In recent years, there have been guidelines for addressing the abuse, he said. The Pope himself will instruct senior Church leaders around the world about maintaining a child protection policy during a four-day event that begins on Feb. 24.
Women in general remain unequal to men by way of tradition, custom, and religion in conservative Buddhist-majority Myanmar, as they are in many other Asian countries. As a result, many women who are abused refrain from speaking out or challenging authority.
The nuns' silence also underscores their second-class status in the Roman Catholic Church, not only in Myanmar, but also elsewhere around the world. Some fear they will not be believed or that they themselves will be punished.
But the #MeToo movement and disclosures of widespread sexual abuse among priests in other countries has emboldened some nuns to speak out about the unwanted touching and kissing, and in some cases rape, that they have endured.
Church's 'culture of silence'
The Associated Press, a U.S. news agency, has reported on instances of priests and bishops abusing nuns in Europe, Africa, South America, and Asia, underlining how sisters have been mistreated with near impunity because of the Catholic Church's power imbalance between female and male clergy.
The reports indicated that the Vatican knew about problem of priests abusing nuns for decades, but did hardly anything to address it or to hold perpetrators accountable.
In November, the Rome-based International Union of Superiors General, which represents more than half a million nuns globally, issued a declaration condemning the verbal, emotional, and sexual abuse of nuns and pledging to help those who had been victimized seek justice.
We condemn those who support the culture of silence and secrecy, often under the guise of 'protection' of an institution's reputation or naming it 'part of one's culture,' the statement said. We advocate for transparent civil and criminal reporting of abuse whether within religious congregations, at the parish or diocesan levels, or in any public arena.

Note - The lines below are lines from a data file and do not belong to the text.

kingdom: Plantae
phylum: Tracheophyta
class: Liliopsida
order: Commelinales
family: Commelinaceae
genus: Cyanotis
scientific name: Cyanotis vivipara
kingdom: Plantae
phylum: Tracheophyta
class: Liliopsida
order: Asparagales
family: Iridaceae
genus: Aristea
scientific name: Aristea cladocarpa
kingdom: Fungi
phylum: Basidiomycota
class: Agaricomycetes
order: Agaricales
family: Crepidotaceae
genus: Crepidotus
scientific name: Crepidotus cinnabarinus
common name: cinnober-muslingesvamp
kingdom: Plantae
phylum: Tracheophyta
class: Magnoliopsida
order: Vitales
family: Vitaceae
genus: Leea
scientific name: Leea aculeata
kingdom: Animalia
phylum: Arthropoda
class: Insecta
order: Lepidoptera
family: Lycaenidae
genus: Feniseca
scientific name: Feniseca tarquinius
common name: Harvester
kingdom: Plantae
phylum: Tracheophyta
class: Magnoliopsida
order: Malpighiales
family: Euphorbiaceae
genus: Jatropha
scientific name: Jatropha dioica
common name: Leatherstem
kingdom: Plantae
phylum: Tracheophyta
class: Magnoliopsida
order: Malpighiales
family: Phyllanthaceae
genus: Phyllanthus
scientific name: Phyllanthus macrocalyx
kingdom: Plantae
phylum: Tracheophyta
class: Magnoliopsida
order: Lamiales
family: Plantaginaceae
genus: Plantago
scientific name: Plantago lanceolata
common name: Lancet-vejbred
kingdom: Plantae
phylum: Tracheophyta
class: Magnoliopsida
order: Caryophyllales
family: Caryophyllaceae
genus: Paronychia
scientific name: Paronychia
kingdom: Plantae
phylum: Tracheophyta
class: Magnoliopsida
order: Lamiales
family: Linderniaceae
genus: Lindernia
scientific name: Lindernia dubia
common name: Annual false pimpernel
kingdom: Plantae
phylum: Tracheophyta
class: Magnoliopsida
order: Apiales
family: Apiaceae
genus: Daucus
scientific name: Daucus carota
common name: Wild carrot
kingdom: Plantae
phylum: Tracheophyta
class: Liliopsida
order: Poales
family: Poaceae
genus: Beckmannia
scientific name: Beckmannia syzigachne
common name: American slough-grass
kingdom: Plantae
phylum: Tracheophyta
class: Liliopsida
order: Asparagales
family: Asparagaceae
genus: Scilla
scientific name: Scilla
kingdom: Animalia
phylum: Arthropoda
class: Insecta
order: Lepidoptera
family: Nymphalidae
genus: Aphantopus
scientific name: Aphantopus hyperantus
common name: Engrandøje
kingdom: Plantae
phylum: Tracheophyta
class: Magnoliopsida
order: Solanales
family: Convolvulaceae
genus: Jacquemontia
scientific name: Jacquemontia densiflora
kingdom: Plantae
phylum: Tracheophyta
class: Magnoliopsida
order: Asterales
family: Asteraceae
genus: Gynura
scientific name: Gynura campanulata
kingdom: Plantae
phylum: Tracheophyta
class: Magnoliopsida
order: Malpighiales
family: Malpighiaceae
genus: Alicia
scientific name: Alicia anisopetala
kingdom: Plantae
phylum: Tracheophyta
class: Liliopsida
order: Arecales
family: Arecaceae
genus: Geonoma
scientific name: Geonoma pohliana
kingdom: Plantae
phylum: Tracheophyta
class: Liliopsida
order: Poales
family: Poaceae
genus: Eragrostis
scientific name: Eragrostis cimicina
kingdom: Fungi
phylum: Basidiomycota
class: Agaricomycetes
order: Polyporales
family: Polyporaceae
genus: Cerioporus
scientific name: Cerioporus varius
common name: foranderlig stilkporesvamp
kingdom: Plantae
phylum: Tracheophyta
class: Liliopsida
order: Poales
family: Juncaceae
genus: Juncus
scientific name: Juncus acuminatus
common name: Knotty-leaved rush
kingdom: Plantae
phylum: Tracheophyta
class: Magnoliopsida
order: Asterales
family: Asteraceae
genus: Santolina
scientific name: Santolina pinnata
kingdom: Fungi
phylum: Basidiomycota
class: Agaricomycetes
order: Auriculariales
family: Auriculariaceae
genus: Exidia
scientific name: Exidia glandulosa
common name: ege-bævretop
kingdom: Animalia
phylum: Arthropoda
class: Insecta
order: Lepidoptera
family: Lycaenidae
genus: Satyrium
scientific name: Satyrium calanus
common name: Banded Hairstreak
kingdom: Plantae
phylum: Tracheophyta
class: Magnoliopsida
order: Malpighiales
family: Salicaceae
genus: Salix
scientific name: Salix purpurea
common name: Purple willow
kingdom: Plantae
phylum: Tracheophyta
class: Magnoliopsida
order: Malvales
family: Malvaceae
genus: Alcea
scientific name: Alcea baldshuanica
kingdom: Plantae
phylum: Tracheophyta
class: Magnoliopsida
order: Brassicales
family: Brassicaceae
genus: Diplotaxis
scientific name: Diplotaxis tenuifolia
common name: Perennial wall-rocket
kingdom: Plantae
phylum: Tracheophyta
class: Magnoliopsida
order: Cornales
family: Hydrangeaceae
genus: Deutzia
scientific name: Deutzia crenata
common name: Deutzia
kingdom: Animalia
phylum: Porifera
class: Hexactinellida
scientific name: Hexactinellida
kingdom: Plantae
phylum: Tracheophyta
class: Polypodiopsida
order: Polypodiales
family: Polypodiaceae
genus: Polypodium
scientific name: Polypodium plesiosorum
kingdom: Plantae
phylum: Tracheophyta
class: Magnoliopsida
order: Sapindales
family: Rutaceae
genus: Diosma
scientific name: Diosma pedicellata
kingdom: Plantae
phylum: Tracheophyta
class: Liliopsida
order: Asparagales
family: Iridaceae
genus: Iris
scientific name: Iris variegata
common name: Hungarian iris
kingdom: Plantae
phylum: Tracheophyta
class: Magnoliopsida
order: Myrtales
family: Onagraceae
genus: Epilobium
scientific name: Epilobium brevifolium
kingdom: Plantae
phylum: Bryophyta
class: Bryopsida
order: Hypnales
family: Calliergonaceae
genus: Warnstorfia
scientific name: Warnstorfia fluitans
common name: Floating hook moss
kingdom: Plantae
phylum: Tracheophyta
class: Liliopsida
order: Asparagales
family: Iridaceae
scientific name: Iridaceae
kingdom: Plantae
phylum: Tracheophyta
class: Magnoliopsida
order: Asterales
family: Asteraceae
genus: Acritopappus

The AP published a report on Wednesday detailing the sexual assault and abuse of nuns in the Catholic Church in Kerala, India, with some cases dating to the 1990s.
It cites the account of a senior nun who defied the culture of silence and accused an influential Catholic bishop of raping her 13 times during a two-year period.
When the bishop denounced the allegation and claimed the nun was blackmailing him, other sisters held public protests calling for his arrest. He was jailed for more than three weeks in October before being released on bail.